II- A sentença, com trânsito em julgado, proferida na acção intentada contra a seguradora de certo veículo, a cujo condutor foi atribuída pelos Autores a culpa exclusiva na produção do acidente, que absolveu a ré por ter concluído que a culpa do sinistro cabia inteiramente ao condutor do outro veículo que interveio nesse acidente, não pode ser invocada como excepção de caso julgado em outra acção proposta pelos mesmos Autores contra a mesma seguradora, que também é a do outro veículo, obviamente conduzido por pessoa diferente, destinada a obter, como na primeira acção, o ressarcimento dos danos sofridos.
III- Nas duas acções propostas, por via do mesmo acidente, contra a mesma seguradora, dado que os veículos pertencem a pessoas diferentes, com quem ela contratou os seguros, não há identidade jurídica, mas apenas física, do sujeito passivo.

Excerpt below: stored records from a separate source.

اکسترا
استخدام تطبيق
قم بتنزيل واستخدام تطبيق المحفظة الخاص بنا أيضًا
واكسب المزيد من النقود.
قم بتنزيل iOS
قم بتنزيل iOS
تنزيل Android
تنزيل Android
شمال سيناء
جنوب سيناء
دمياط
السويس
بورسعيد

IV- Se a vítima, de 23 anos à data do acidente que lhe determinou a morte, vivia com os pais que a amavam, formando uma família harmoniosa e feliz, era fisicamente bem constituída e saudável, entregava todo o seu vencimento de operária aos pais e não tinha projectos concretos de casamento, bem atribuída se mostra, segundo juízo de equidade, a cada um dos pais, a título de danos não patrimoniais próprios, a quantia de 1.500 contos.